Thursday, June 18, 2009

Hiring and Scams Hiring = Scam

H Shivaraj, 29, has cultivated a taste for single malt whisky and expensive watches in the last four years. The Bangalore resident wears a “modest” Omega Seamaster. “It’s 007’s watch,” he laughs. Shivaraj is a millionaire. Back in late-2004, Shivaraj was jobless. A BCom graduate stuck in a techie town. His break came in 2005, when his cousin joined a tier-I Indian IT services company as a HR manager. “My cousin told me that his company was looking for thousands of people for the IT services and BPO business, and asked me to set up an HR consultancy,” recalls Shivaraj. His cousin pulled some strings and Shivaraj was empanelled as an HR vendor in his company. Soon, business started flowing in.

By the end of 2005, Shivaraj had placed over 400 employees across half a dozen IT services companies, including Satyam, TCS and Oracle. He would earn one to two months’ salary as fee for every placement. All along, his cousin was getting a cut from the earnings. “Companies were in a hurry to hire. Employees were job-hopping all the time,” says Shivaraj. “I would set up two to three interviews for one person the same day. The faster the talent got placed, the more money I made,” he adds.

Shivaraj and his cousin had a good scam going. The IT companies he worked with were too busy to notice. Stories of similar scams abound in Bangalore. A few have been detected. “One of my good friends, the CEO of an IT company had a strange experience,” says a Mumbai-based COO of a mid-tier IT company. “His VP for human resources had left his mobile behind. Since the phone was ringing incessantly, he picked up. A voice on the other end said: ‘Sir, the money has been credited to your account. When can I collect the appointment letter?’” The VP was sacked, but the CEO continues to wonder about the hundred employees that the company added in that period.

A techie who spoke to Outlook Business says he was asked to pay Rs 15,000 as ‘advance’ for a job at a tech MNC two years ago. The placement agent promised to “tweak his resume” and use his contacts to secure a job. The techie got cold feet, and turned the offer down.

There were other scams. “You ask an employee with whom you share a good rapport to move to a new company,” says Shivaraj. “The first month the employee gets trained, the second month he works a bit. Once the third month is over, you get him to jump ship again,” he explains. Keep them hopping jobs. The employee wins: he gets two hikes in a short period. Shivaraj wins: he gets his cut once the employee completes three months.

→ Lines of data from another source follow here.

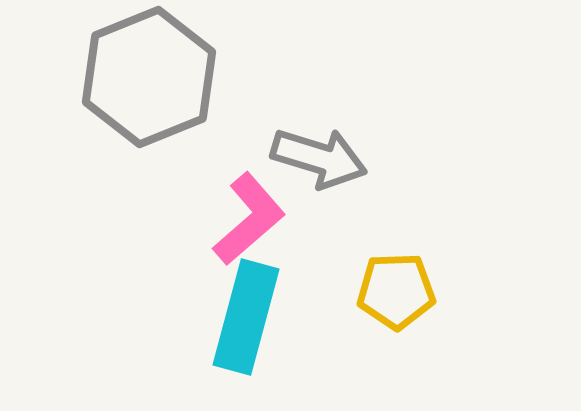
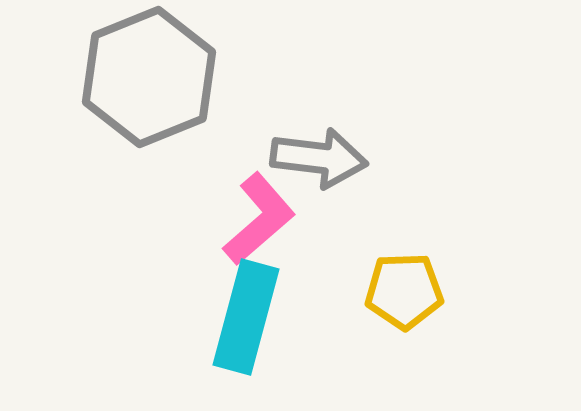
gray arrow: rotated 10 degrees counterclockwise
pink L-shape: moved 10 px right
yellow pentagon: moved 8 px right
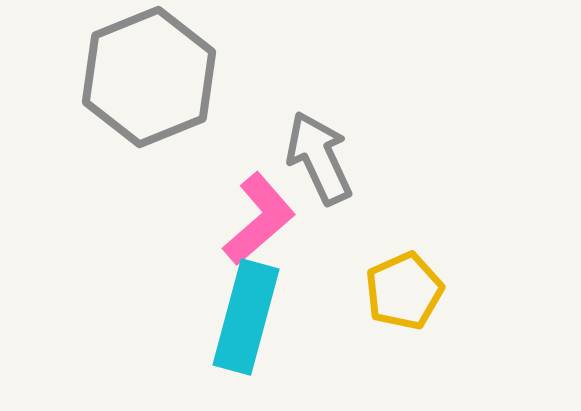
gray arrow: rotated 122 degrees counterclockwise
yellow pentagon: rotated 22 degrees counterclockwise
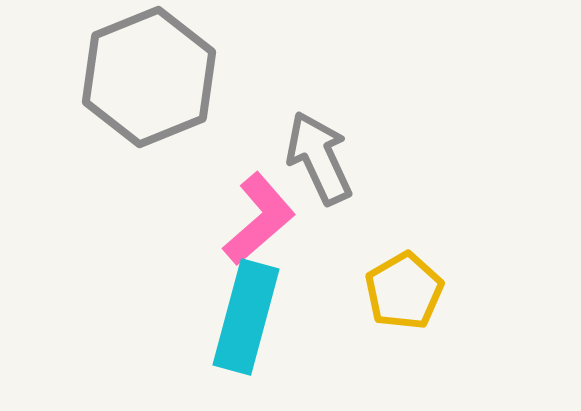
yellow pentagon: rotated 6 degrees counterclockwise
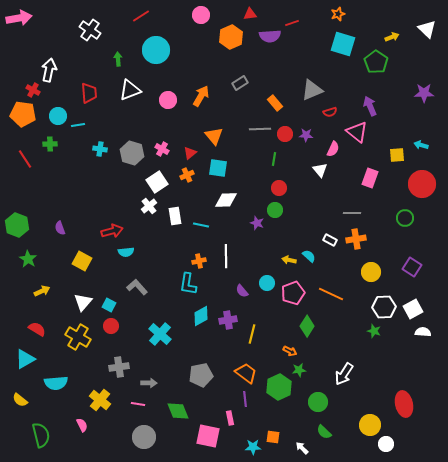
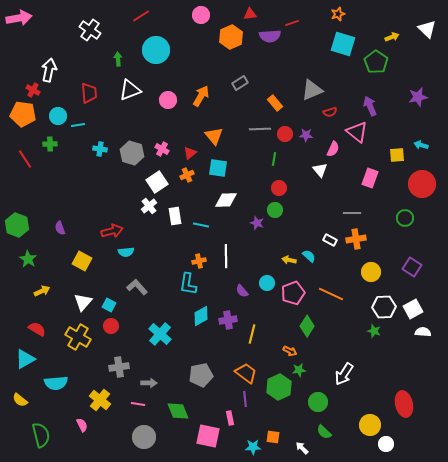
purple star at (424, 93): moved 6 px left, 4 px down; rotated 12 degrees counterclockwise
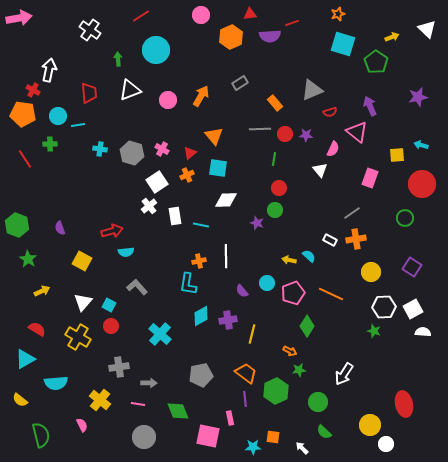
gray line at (352, 213): rotated 36 degrees counterclockwise
green hexagon at (279, 387): moved 3 px left, 4 px down
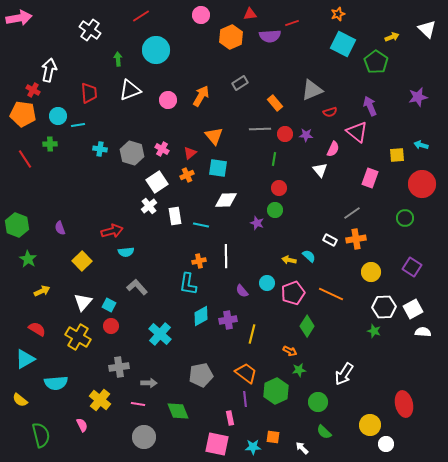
cyan square at (343, 44): rotated 10 degrees clockwise
yellow square at (82, 261): rotated 18 degrees clockwise
pink square at (208, 436): moved 9 px right, 8 px down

The company itself will shrug it off as attrition, considering that just a few of the 50-odd employees that Shivaraj ‘supplied’ quit early.
- (via Outlook Business)

2 comments:

dagalti said...

The Japanese translators being asked to do finance before being kicked out was the clincher. The innovative absurdness of it is to be appreciated :-)

Let me actually play Nambiar here regarding one point in the linked article.

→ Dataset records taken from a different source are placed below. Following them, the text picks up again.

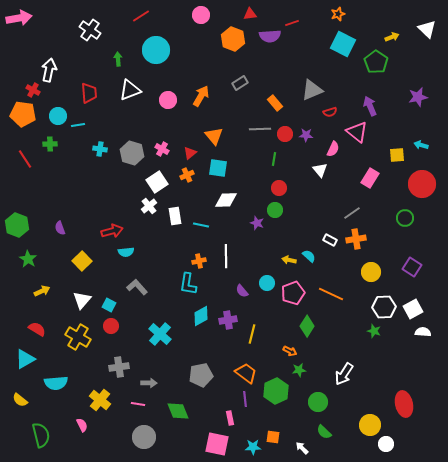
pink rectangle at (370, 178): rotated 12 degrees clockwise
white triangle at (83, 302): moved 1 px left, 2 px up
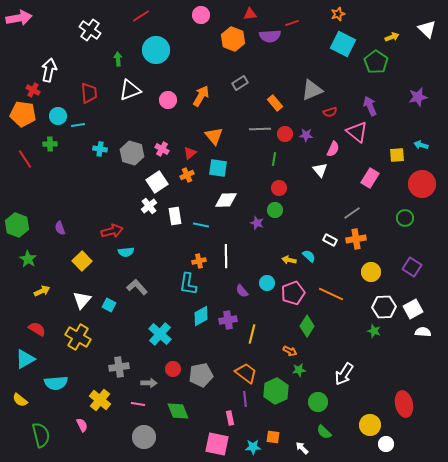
red circle at (111, 326): moved 62 px right, 43 px down
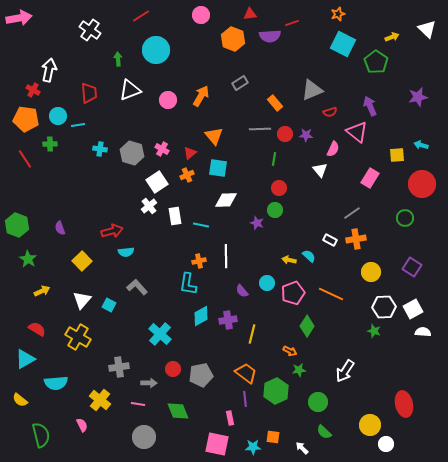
orange pentagon at (23, 114): moved 3 px right, 5 px down
white arrow at (344, 374): moved 1 px right, 3 px up
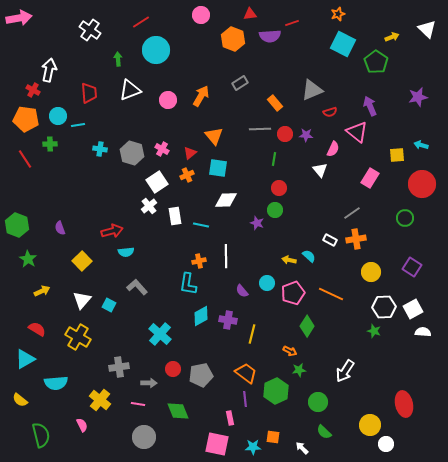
red line at (141, 16): moved 6 px down
purple cross at (228, 320): rotated 18 degrees clockwise
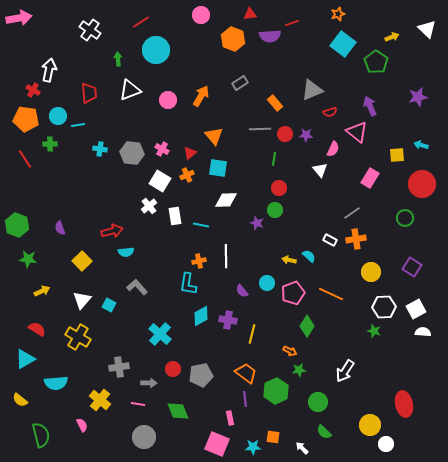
cyan square at (343, 44): rotated 10 degrees clockwise
gray hexagon at (132, 153): rotated 10 degrees counterclockwise
white square at (157, 182): moved 3 px right, 1 px up; rotated 25 degrees counterclockwise
green star at (28, 259): rotated 24 degrees counterclockwise
white square at (413, 309): moved 3 px right
pink square at (217, 444): rotated 10 degrees clockwise
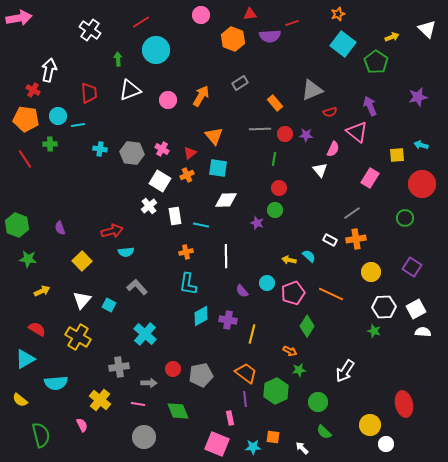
orange cross at (199, 261): moved 13 px left, 9 px up
cyan cross at (160, 334): moved 15 px left
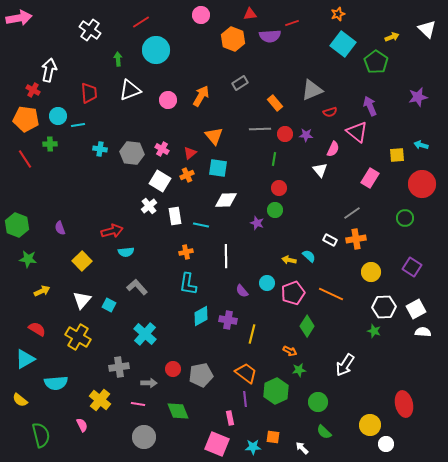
white arrow at (345, 371): moved 6 px up
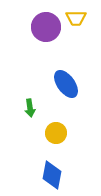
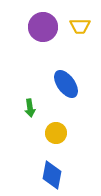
yellow trapezoid: moved 4 px right, 8 px down
purple circle: moved 3 px left
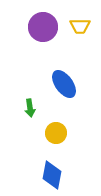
blue ellipse: moved 2 px left
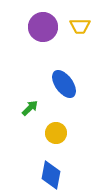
green arrow: rotated 126 degrees counterclockwise
blue diamond: moved 1 px left
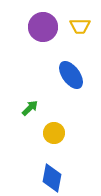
blue ellipse: moved 7 px right, 9 px up
yellow circle: moved 2 px left
blue diamond: moved 1 px right, 3 px down
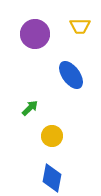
purple circle: moved 8 px left, 7 px down
yellow circle: moved 2 px left, 3 px down
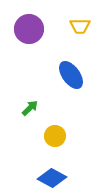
purple circle: moved 6 px left, 5 px up
yellow circle: moved 3 px right
blue diamond: rotated 72 degrees counterclockwise
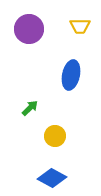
blue ellipse: rotated 48 degrees clockwise
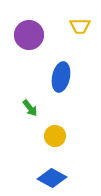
purple circle: moved 6 px down
blue ellipse: moved 10 px left, 2 px down
green arrow: rotated 96 degrees clockwise
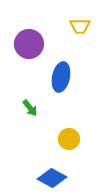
purple circle: moved 9 px down
yellow circle: moved 14 px right, 3 px down
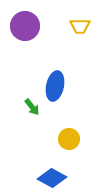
purple circle: moved 4 px left, 18 px up
blue ellipse: moved 6 px left, 9 px down
green arrow: moved 2 px right, 1 px up
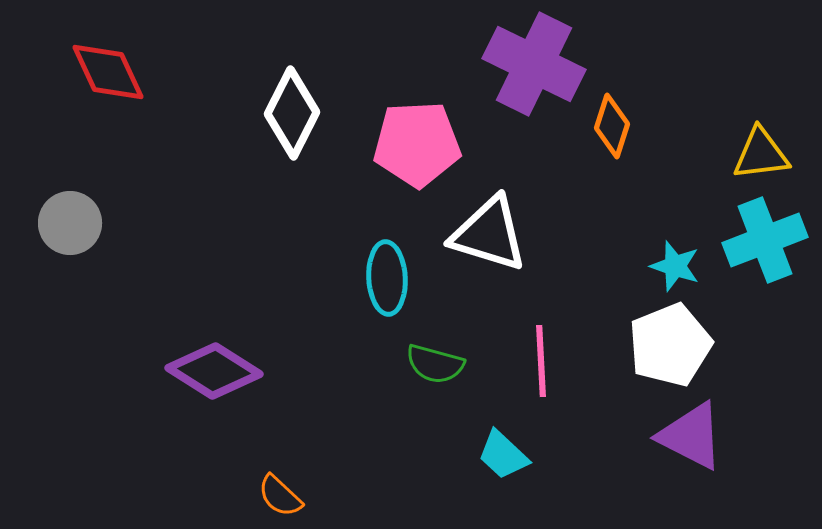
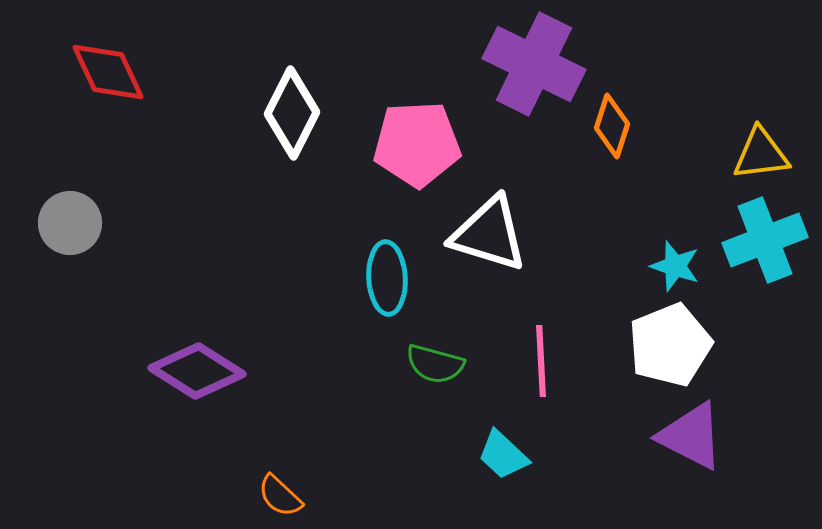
purple diamond: moved 17 px left
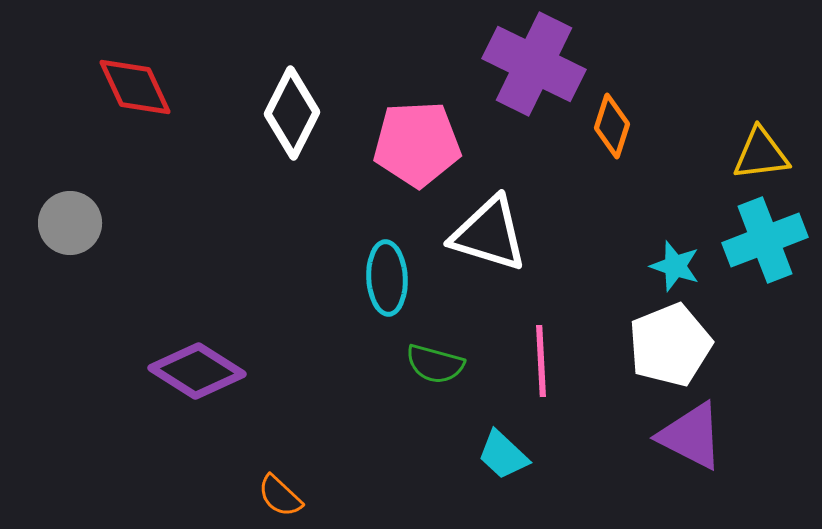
red diamond: moved 27 px right, 15 px down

In this field, it is not always amply clear who is the bottom performer. Particularly when times are good, everyone is made to feel special etc. So the demand for assessing more thoroughly is itself correlated with the economic downturn (just like weaklings manage to get credit in good times).

So this: 'I was called great a few months back but what happened now' do not surprise me at all.

Of course corruption, scams, favouritism etc. exist, it is not always the worst who are let go.
My observation is just over and above that.

So why are companies dishonest about their firing reasons:
- Is it only because, otherwise they have to incur bigger severance amounts ?

BNB said...

dagalti:
My whole point with that extract was to highlight HR corruption about which most people seem completely unaware of even now. Other than the fact that a MSM pub is writing about the layoffs well after the fact,there's nothing new at all - the article makes it seem like it's all the companies fault. Even if that's the case in a specific case, there are no detailsu ...

I was talking to someone about the difference between the layoff styles of Indian and IT companies. This person blamed the shady practices of Indian companies on Indian labour laws which make it difficult to terminate a person's employment. Not sure how far that's true.

I asked a tester who was cribbing about not getting a hike this year. What have you done differently this year ? What did you do this year that you didn't do last year ? etc. He had no answers. Indha rising tide has lifted many a piece of flotsam, who are unfortunately going to affect the fortunes of the better ones as well.